Le Premier ministre français Jean Castex lors d'une conférence de presse à Paris, le 29 octobre 2020. Martin Bureau/Pool via REUTERS
Le gouvernement a instauré depuis le 30 octobre un confinement généralisé de la population, moins strict toutefois que celui imposé en mars, afin de lutter contre une deuxième vague de l'épidémie de COVID-19, qui a fait plus de 40.000 morts en France depuis la fin de l'hiver.
Ce confinement, qui doit durer au moins jusqu'au 1er décembre et a succédé à des couvre-feux localisés, pourrait être ajusté en fonction de l'amélioration ou à l'inverse de la dégradation de la situation sanitaire. "Dans ce contexte, de premiers signaux indiquent, peut-être, le début d'effet de mesures qui ont été prises ces dernières semaines", a déclaré Gabriel Attal. "Il faut être extrêmement clair et transparent: aujourd'hui il semble très tôt pour proposer un assouplissement des règles qui ont été fixées", a-t-il toutefois ajouté.

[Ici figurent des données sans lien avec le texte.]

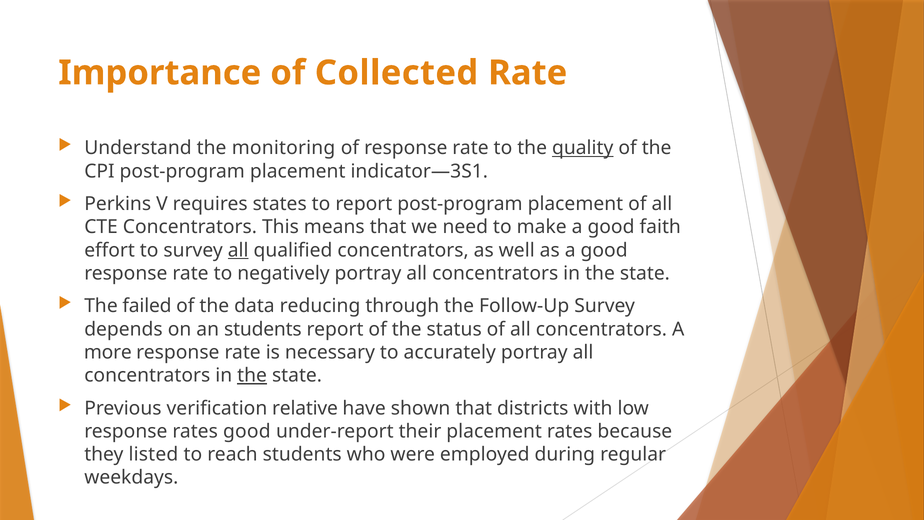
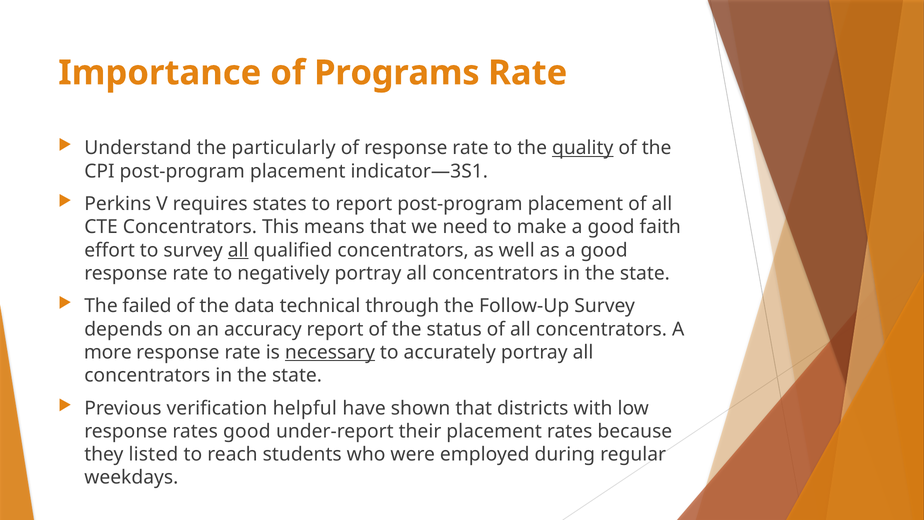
Collected: Collected -> Programs
monitoring: monitoring -> particularly
reducing: reducing -> technical
an students: students -> accuracy
necessary underline: none -> present
the at (252, 375) underline: present -> none
relative: relative -> helpful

Parmi les sujets les plus sensibles sur le terrain politique figure notamment la question du calendrier de réouverture des commerces dit non essentiels, dont la fermeture a été vivement contestée par les professionnels concernés et par certains élus locaux.
Lundi, le directeur général de la santé, Jérôme Salomon, a prévenu que le pic de la deuxième vague épidémique était "devant nous" tout en soulignant des "signes d'espoir" dans les métropoles concernées par le couvre-feu instauré avant le reconfinement. Selon le dernier bilan, l'épidémie de coronavirus a touché 1.807.479 personnes en France et provoqué 40.987 décès.